Gee Tee: Goodnight Neanderthal 12” (Goner Records) We’ve been carrying records and tapes from Australia’s Gee Tee for years, but it seems like their profile has grown lately. While I initially lumped them in with the post-Coneheads “egg punk” bands, Gee Tee has continued to hone their craft, transforming into straight up songsmiths that still have an ear for a fucked tone. Goodnight Neanderthal is a hooky beast whose songs come at you from a range of different directions, from the Coneheads-esque standout “(I Hate) Drivin in the City” to the more straightforward, Marked Men-esque punk of “40k.” Other songs lean toward straight pop, with “Grease Rot Chemical” and “Rock Phone” featuring jangly guitars and sunny synth melodies that remind me of the way Jay Reatard brought in the Kiwi pop influence in the latter part of his run on Matador. While much of Goodnight Neanderthal seems pitched at a modern garage-punk crowd (so it’s perfect that it arrives courtesy of Goner Records), there’s a penchant for simple, sweet melodies that folks into the 90s Lookout! Records sound will be a sucker for… even better if you like modern exponents of that sound like Liquids. However you want to nitpick its style, though, Goodnight Neanderthal will have you tapping your toe immediately and singing along on the second listen.

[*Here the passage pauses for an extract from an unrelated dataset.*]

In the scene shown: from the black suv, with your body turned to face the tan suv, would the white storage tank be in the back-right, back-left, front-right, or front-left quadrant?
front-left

Inyección: Vicio 7” (Discos Enfermos) Inyección’s 2022 full-length, Porqueria, was a standout from that year, and now they’re back with another face-pounder. If you haven’t checked out Inyección, their primitive rhythm section and noise-drenched guitars place them within a tradition that begins with early 80s Bristol, UK bands like Chaos UK and Disorder, springs over to Kyushu, Japan’s Gai and Confuse, then takes root all over the world. However, that sound is dosed with a liberal helping of South American attitude that is all their own. Perhaps it’s because their album is so fresh in my mind after playing it to death last fall, but the don’t-give-a-fuck-ness of Vicio reminds me of Ignorantes, though Vicio’s eight-minute running length won’t test your patience like some of Ignorantes’ records and live sets can. The rhythmic backbone is manic yet steady, to where I feel like my heartbeat imitates the relentless pogo, but I hardly notice because I’m captivated by the way Inyección’s two charismatic vocalists ping-pong off one another. File this one under “Punk as Fuck.”